What does contact mean to you? Whatever your answer, it may mean something very different to what It means to your horse – when you first walk out to the pasture or into the barn to commence your exercise you will make “eye contact” with your horse. Most likely your horse made some form of sensory contact with you long before you even saw where he was in the field or which stall he was in.
Horses are very environmentally aware and extremely sensitive to all forms of sensory stimulus. Their mouths are soft and their lips are used to feel and select food items they intend to eat. It has been said that a horse can feel a fly land on its hide during a thunderstorm.
Our reins are intended to be communication devices, they allow us to communicate our intentions gently, hopefully, through one of the most sensitive parts of the horse, its mouth. If we held our reins so that they were in a straight line between our hands and the horse’s mouth then we fed out about eighteen inches of each rein the bit would still have “contact” with the horse’s mouth and if you have developed good communication with your horse you might elicit an appropriate response simply by picking up the reins as little as a few inches.
Now don’t misunderstand me in this discussion – I am not suggesting that we leave so much slack in the reins when we are riding that we couldn’t get short if we really needed to. The point is that we don’t need to pull on the horse’s mouth to have contact.
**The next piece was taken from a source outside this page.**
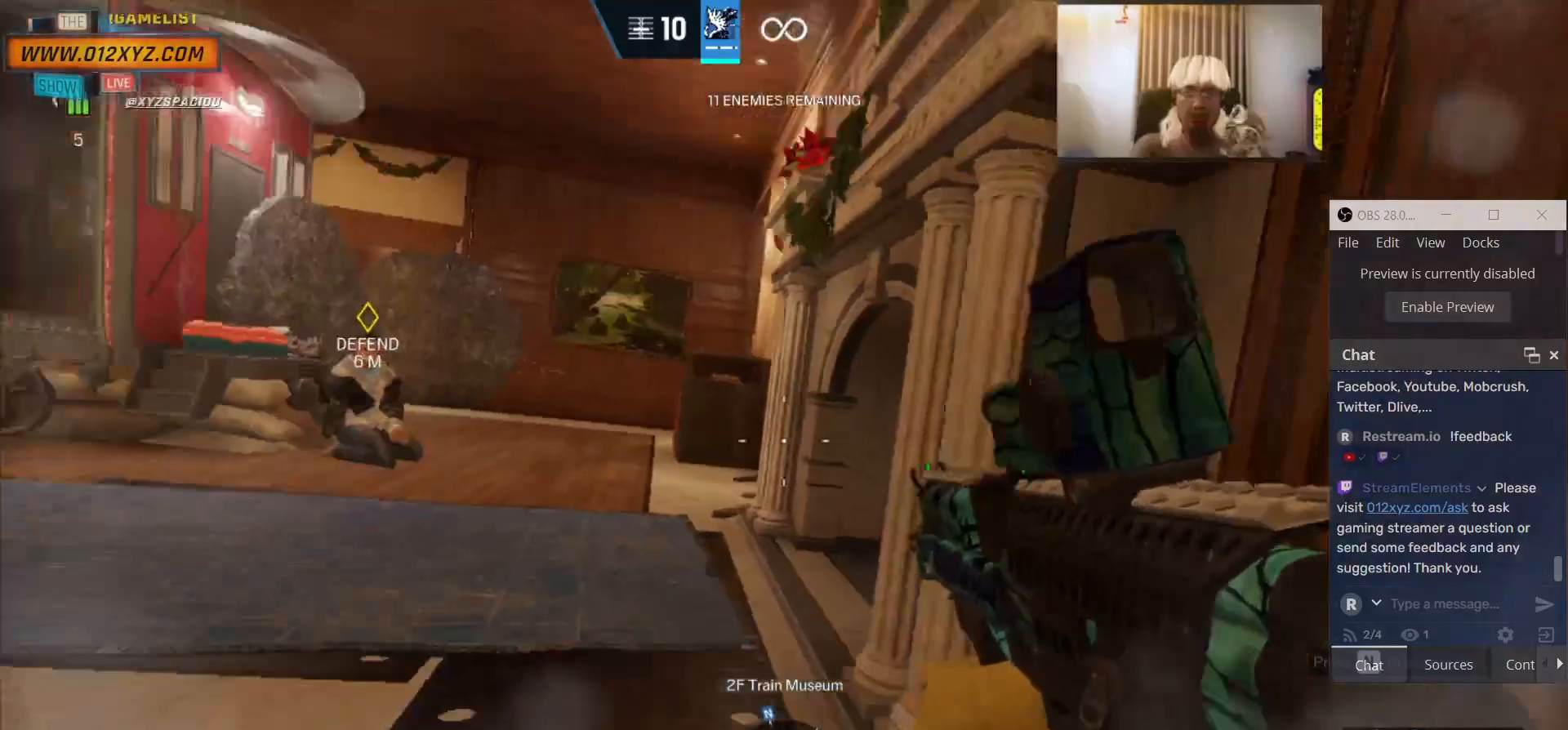
{"keys": [], "mouse": [], "events": [[133, "s", "up"], [167, "d", "up"]]}
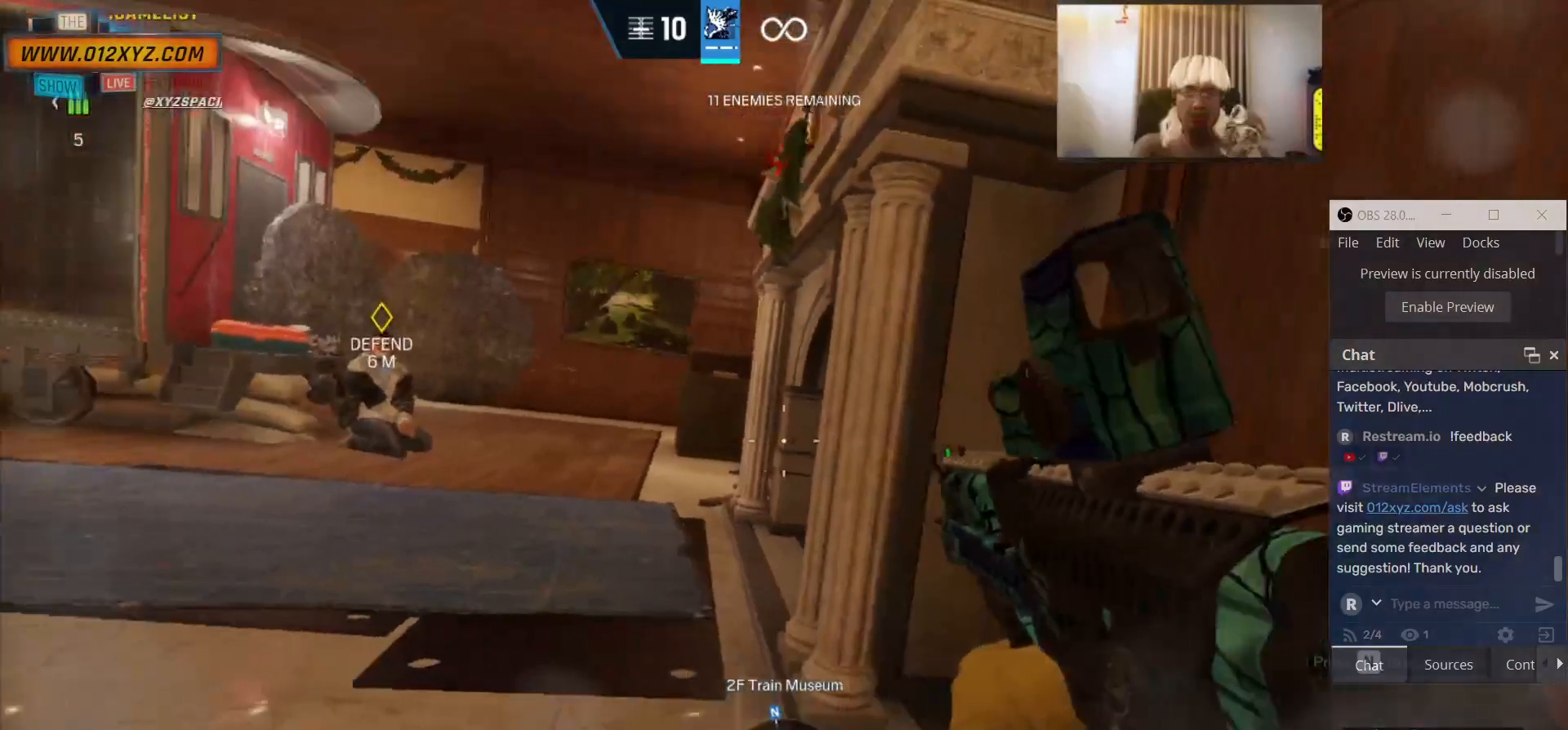
{"keys": [], "mouse": [], "events": []}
When riding with a snaffle bit I like to keep my hands forward so that there a drop of about 2-3 inches from a straight line between my hands and the bit. With my hands forward, I can get short if I have to, but the horse gets relief from a constant pulling sensation in its mouth and can more easily distinguish between me providing a cue and just moving my hands around to adjust my grip on the reins. I find that carrying the reins in the manner allows my horse to work off a lighter signal.